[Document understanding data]
_ _ _ _ _ _ _
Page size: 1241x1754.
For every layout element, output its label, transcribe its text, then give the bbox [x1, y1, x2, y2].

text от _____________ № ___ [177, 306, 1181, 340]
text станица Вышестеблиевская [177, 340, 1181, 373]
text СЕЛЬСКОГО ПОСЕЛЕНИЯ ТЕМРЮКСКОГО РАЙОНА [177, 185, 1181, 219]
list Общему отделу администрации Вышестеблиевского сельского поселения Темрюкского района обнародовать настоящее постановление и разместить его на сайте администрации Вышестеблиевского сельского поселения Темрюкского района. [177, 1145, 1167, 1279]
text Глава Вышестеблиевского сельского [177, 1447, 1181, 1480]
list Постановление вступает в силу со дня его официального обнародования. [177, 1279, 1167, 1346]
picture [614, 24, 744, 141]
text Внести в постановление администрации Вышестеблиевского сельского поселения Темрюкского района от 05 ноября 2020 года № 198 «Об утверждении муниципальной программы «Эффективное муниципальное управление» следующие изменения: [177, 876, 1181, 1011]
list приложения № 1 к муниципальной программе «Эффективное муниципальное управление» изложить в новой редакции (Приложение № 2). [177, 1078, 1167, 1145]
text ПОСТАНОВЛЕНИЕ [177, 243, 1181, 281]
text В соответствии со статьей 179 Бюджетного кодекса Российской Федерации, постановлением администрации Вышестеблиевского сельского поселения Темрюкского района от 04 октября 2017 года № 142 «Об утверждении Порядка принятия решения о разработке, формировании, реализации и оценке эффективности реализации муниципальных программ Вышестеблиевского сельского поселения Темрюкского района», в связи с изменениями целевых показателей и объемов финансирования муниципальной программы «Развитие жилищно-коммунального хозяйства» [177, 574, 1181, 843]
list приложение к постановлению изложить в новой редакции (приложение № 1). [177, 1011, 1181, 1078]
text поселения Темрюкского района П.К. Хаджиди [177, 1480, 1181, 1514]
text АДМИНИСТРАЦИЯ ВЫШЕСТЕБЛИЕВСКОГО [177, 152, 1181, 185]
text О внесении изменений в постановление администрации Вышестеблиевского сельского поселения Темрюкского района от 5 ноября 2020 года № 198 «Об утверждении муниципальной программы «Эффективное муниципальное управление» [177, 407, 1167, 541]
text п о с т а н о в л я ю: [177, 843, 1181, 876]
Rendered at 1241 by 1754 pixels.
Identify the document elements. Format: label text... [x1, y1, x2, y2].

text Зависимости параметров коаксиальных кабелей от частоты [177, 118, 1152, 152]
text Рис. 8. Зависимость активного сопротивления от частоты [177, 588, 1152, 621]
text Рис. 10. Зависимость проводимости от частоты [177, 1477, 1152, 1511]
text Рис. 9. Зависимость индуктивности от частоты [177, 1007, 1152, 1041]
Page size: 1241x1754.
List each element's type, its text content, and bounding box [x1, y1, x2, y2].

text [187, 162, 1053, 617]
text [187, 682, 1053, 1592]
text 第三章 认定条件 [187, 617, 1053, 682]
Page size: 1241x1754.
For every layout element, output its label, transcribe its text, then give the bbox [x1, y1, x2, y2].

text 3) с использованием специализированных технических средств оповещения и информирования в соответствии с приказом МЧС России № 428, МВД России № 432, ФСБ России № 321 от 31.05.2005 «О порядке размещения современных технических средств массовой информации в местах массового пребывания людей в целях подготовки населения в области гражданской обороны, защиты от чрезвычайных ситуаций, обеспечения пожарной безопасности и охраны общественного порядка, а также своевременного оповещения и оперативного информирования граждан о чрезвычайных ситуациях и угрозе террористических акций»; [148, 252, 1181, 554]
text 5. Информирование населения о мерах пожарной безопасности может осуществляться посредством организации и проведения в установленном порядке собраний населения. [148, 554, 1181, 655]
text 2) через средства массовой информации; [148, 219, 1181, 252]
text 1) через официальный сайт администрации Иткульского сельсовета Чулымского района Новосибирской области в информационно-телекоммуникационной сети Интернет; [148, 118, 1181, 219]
_ _ _ _ _ _ _
§ **Required action**
Every single line of the data above must be set down again exactly.

§ **Result of the exercise**
Page size: 1241x1754.
For every layout element, output its label, transcribe its text, then give the bbox [x1, y1, x2, y2].

text от _____________ № ___ [177, 306, 1181, 340]
text станица Вышестеблиевская [177, 340, 1181, 373]
text СЕЛЬСКОГО ПОСЕЛЕНИЯ ТЕМРЮКСКОГО РАЙОНА [177, 185, 1181, 219]
list Общему отделу администрации Вышестеблиевского сельского поселения Темрюкского района обнародовать настоящее постановление и разместить его на сайте администрации Вышестеблиевского сельского поселения Темрюкского района. [177, 1145, 1167, 1279]
text Глава Вышестеблиевского сельского [177, 1447, 1181, 1480]
list Постановление вступает в силу со дня его официального обнародования. [177, 1279, 1167, 1346]
picture [614, 24, 744, 141]
text Внести в постановление администрации Вышестеблиевского сельского поселения Темрюкского района от 05 ноября 2020 года № 198 «Об утверждении муниципальной программы «Эффективное муниципальное управление» следующие изменения: [177, 876, 1181, 1011]
list приложения № 1 к муниципальной программе «Эффективное муниципальное управление» изложить в новой редакции (Приложение № 2). [177, 1078, 1167, 1145]
text ПОСТАНОВЛЕНИЕ [177, 243, 1181, 281]
text В соответствии со статьей 179 Бюджетного кодекса Российской Федерации, постановлением администрации Вышестеблиевского сельского поселения Темрюкского района от 04 октября 2017 года № 142 «Об утверждении Порядка принятия решения о разработке, формировании, реализации и оценке эффективности реализации муниципальных программ Вышестеблиевского сельского поселения Темрюкского района», в связи с изменениями целевых показателей и объемов финансирования муниципальной программы «Развитие жилищно-коммунального хозяйства» [177, 574, 1181, 843]
list приложение к постановлению изложить в новой редакции (приложение № 1). [177, 1011, 1181, 1078]
text поселения Темрюкского района П.К. Хаджиди [177, 1480, 1181, 1514]
text АДМИНИСТРАЦИЯ ВЫШЕСТЕБЛИЕВСКОГО [177, 152, 1181, 185]
text О внесении изменений в постановление администрации Вышестеблиевского сельского поселения Темрюкского района от 5 ноября 2020 года № 198 «Об утверждении муниципальной программы «Эффективное муниципальное управление» [177, 407, 1167, 541]
text п о с т а н о в л я ю: [177, 843, 1181, 876]
Rendered at 1241 by 1754 pixels.
Identify the document elements. Format: label text... [x1, y1, x2, y2].

text Зависимости параметров коаксиальных кабелей от частоты [177, 118, 1152, 152]
text Рис. 8. Зависимость активного сопротивления от частоты [177, 588, 1152, 621]
text Рис. 10. Зависимость проводимости от частоты [177, 1477, 1152, 1511]
text Рис. 9. Зависимость индуктивности от частоты [177, 1007, 1152, 1041]
Page size: 1241x1754.
List each element's type, its text content, and bounding box [x1, y1, x2, y2].

text [187, 162, 1053, 617]
text [187, 682, 1053, 1592]
text 第三章 认定条件 [187, 617, 1053, 682]
Page size: 1241x1754.
For every layout element, output its label, transcribe its text, then give the bbox [x1, y1, x2, y2].

text 3) с использованием специализированных технических средств оповещения и информирования в соответствии с приказом МЧС России № 428, МВД России № 432, ФСБ России № 321 от 31.05.2005 «О порядке размещения современных технических средств массовой информации в местах массового пребывания людей в целях подготовки населения в области гражданской обороны, защиты от чрезвычайных ситуаций, обеспечения пожарной безопасности и охраны общественного порядка, а также своевременного оповещения и оперативного информирования граждан о чрезвычайных ситуациях и угрозе террористических акций»; [148, 252, 1181, 554]
text 5. Информирование населения о мерах пожарной безопасности может осуществляться посредством организации и проведения в установленном порядке собраний населения. [148, 554, 1181, 655]
text 2) через средства массовой информации; [148, 219, 1181, 252]
text 1) через официальный сайт администрации Иткульского сельсовета Чулымского района Новосибирской области в информационно-телекоммуникационной сети Интернет; [148, 118, 1181, 219]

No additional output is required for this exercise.